▶ WHAT YOU SHOULD DO
Your task is to copy each line of the material that includes "imgur".

▶ PROVIDED RECORDS
*****
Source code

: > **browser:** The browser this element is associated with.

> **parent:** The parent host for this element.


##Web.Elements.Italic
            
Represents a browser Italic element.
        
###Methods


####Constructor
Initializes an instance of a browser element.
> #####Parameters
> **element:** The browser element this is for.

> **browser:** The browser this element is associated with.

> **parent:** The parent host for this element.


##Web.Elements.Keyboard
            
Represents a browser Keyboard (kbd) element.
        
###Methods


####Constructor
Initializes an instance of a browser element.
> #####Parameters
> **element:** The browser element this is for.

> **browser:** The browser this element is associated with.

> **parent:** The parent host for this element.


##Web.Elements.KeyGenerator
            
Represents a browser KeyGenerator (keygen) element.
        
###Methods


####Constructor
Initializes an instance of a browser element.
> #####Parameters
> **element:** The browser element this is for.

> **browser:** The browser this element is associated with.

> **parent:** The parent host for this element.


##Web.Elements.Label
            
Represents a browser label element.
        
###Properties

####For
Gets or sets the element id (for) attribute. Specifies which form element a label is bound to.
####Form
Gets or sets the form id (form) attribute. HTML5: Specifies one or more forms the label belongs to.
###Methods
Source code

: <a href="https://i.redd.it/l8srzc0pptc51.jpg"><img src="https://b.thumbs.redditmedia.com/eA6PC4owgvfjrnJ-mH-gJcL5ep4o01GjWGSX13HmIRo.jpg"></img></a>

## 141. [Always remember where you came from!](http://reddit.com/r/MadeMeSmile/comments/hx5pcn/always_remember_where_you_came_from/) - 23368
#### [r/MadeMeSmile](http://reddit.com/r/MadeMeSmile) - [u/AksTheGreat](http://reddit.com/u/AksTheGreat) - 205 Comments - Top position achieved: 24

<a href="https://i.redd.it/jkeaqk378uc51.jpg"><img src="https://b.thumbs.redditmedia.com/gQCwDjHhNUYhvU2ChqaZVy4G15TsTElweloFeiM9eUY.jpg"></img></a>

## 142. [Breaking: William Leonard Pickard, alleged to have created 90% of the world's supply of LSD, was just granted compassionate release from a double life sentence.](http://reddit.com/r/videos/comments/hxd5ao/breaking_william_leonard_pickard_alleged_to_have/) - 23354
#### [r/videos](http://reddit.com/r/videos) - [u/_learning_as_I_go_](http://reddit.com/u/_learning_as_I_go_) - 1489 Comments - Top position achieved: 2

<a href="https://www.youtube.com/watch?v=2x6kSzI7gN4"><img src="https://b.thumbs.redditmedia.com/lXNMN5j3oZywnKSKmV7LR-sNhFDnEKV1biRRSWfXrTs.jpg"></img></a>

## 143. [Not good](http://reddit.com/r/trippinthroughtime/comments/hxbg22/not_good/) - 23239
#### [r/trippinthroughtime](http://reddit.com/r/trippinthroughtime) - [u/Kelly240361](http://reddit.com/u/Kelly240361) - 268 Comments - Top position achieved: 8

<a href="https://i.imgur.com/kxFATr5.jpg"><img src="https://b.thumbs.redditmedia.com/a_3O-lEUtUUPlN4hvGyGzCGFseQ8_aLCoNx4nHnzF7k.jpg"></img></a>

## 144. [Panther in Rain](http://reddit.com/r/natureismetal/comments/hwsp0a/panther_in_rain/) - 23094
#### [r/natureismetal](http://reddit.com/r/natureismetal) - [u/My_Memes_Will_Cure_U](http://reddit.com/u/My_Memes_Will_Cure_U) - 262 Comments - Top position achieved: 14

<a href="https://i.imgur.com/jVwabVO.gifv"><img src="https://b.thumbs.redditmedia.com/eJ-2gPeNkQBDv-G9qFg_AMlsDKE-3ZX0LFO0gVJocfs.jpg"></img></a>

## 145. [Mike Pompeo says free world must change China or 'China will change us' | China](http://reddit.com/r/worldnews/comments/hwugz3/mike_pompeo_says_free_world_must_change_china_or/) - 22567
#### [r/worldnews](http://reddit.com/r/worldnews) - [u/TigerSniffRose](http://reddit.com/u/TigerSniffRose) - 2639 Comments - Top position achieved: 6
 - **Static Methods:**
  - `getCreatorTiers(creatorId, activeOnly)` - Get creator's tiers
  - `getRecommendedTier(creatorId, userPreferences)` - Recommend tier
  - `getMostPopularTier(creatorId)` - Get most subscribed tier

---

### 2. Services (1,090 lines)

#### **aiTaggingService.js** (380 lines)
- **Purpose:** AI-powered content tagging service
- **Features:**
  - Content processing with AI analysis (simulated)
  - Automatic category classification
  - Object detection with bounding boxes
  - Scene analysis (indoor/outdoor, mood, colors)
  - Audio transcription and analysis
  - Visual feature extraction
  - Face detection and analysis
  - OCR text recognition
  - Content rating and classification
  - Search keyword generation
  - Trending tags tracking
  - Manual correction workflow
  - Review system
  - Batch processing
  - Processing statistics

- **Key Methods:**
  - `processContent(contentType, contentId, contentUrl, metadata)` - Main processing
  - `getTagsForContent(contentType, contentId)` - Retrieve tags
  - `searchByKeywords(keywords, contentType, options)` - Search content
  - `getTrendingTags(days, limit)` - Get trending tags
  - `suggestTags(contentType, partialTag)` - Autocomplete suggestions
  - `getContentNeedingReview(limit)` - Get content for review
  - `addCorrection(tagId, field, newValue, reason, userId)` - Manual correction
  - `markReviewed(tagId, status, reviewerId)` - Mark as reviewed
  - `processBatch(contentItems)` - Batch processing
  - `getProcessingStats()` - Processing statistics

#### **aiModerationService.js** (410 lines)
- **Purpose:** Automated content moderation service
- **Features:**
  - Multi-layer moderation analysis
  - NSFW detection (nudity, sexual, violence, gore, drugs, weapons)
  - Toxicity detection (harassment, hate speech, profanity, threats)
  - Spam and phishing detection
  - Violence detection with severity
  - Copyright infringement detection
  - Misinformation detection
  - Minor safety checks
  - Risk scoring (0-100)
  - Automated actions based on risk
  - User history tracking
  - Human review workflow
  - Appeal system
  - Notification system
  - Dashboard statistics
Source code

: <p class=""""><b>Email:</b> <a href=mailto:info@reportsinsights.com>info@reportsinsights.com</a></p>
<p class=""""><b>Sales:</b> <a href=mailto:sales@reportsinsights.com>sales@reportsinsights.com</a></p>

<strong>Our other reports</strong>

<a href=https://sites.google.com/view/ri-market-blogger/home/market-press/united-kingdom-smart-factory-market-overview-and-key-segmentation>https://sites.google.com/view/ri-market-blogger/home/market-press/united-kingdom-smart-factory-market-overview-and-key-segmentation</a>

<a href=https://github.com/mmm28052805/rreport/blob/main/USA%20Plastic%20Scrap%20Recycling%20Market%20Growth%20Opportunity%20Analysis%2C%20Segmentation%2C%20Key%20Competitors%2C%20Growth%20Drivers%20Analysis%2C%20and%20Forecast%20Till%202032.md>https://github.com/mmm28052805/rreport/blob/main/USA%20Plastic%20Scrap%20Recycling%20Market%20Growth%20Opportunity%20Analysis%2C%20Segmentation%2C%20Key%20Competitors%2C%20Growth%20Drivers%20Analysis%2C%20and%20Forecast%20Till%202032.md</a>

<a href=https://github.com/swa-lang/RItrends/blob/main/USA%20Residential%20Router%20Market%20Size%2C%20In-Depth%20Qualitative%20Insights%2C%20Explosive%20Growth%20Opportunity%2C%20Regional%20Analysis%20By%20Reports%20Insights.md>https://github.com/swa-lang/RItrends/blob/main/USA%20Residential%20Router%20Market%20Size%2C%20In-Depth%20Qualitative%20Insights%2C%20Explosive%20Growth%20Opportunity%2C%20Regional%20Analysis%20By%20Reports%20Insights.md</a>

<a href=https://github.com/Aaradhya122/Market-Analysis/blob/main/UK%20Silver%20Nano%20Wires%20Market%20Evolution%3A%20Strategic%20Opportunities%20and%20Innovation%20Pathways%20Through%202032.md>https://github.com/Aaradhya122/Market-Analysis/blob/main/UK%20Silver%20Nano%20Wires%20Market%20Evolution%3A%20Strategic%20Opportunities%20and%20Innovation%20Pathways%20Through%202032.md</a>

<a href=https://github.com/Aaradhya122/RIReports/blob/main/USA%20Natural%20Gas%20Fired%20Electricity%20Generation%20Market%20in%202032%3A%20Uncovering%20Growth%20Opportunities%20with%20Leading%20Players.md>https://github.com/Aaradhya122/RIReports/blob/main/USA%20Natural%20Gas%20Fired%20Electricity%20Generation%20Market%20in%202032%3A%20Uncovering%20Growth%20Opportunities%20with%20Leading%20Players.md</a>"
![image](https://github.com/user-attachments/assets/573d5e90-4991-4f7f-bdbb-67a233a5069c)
*****
▶ TASK OUTPUT
<a href="https://i.imgur.com/kxFATr5.jpg"><img src="https://b.thumbs.redditmedia.com/a_3O-lEUtUUPlN4hvGyGzCGFseQ8_aLCoNx4nHnzF7k.jpg"></img></a>
<a href="https://i.imgur.com/jVwabVO.gifv"><img src="https://b.thumbs.redditmedia.com/eJ-2gPeNkQBDv-G9qFg_AMlsDKE-3ZX0LFO0gVJocfs.jpg"></img></a>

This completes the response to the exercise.